* _Job item_
Reproduce the lines from the one containing "Hoe sorteren wij vacatures?" through the one containing "Actualiteit & Locatie: Recent", both included, with "zoektermen" changed to "zoekwoorden" and nothing else altered.

* _Entries provided_
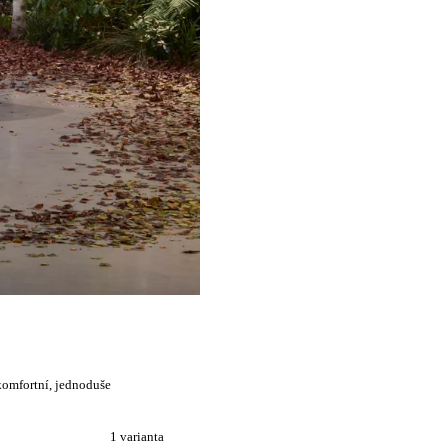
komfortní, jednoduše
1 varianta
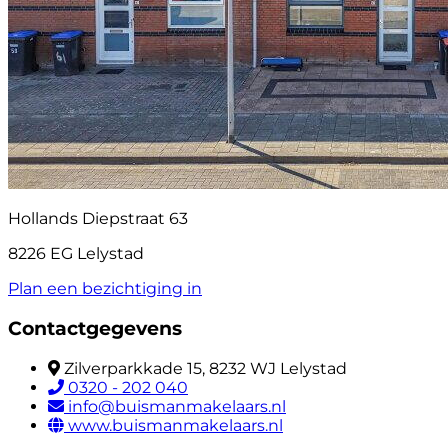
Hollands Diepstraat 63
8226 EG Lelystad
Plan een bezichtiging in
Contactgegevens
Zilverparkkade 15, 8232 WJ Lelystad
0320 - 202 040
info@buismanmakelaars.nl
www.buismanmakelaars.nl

==

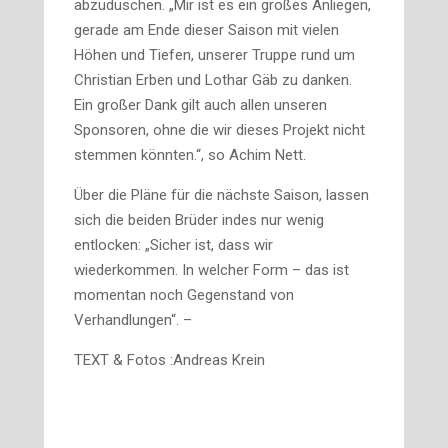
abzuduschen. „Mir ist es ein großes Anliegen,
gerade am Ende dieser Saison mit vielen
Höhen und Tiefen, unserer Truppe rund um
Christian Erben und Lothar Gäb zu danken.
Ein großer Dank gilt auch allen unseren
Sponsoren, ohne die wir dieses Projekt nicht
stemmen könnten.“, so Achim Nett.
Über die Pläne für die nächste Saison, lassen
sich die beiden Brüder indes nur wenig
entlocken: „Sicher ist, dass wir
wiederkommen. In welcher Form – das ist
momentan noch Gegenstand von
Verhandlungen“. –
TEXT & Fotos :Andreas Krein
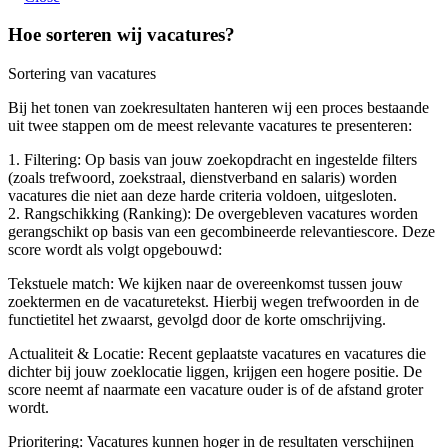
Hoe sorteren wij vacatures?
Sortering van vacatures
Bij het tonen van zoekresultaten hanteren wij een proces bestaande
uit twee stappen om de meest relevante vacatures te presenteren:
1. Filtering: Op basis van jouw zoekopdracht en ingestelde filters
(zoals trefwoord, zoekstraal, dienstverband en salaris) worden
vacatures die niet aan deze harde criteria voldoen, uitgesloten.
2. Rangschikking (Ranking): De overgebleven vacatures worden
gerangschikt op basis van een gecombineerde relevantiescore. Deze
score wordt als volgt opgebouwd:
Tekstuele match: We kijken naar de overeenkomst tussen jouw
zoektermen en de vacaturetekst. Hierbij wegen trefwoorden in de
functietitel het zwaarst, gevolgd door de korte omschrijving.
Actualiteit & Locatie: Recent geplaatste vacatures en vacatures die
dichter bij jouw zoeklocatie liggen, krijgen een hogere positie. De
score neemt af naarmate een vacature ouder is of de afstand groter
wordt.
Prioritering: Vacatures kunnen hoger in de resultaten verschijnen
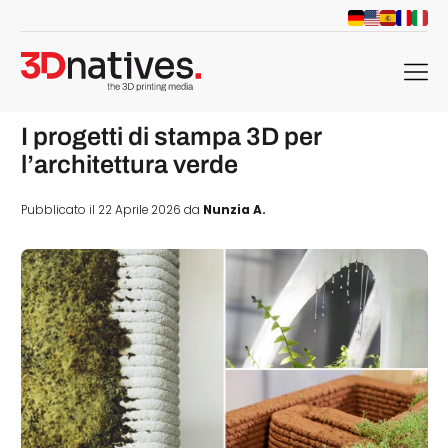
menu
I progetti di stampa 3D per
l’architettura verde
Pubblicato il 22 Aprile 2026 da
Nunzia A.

* _The completed task_
Hoe sorteren wij vacatures?
Sortering van vacatures
Bij het tonen van zoekresultaten hanteren wij een proces bestaande
uit twee stappen om de meest relevante vacatures te presenteren:
1. Filtering: Op basis van jouw zoekopdracht en ingestelde filters
(zoals trefwoord, zoekstraal, dienstverband en salaris) worden
vacatures die niet aan deze harde criteria voldoen, uitgesloten.
2. Rangschikking (Ranking): De overgebleven vacatures worden
gerangschikt op basis van een gecombineerde relevantiescore. Deze
score wordt als volgt opgebouwd:
Tekstuele match: We kijken naar de overeenkomst tussen jouw
zoekwoorden en de vacaturetekst. Hierbij wegen trefwoorden in de
functietitel het zwaarst, gevolgd door de korte omschrijving.
Actualiteit & Locatie: Recent geplaatste vacatures en vacatures die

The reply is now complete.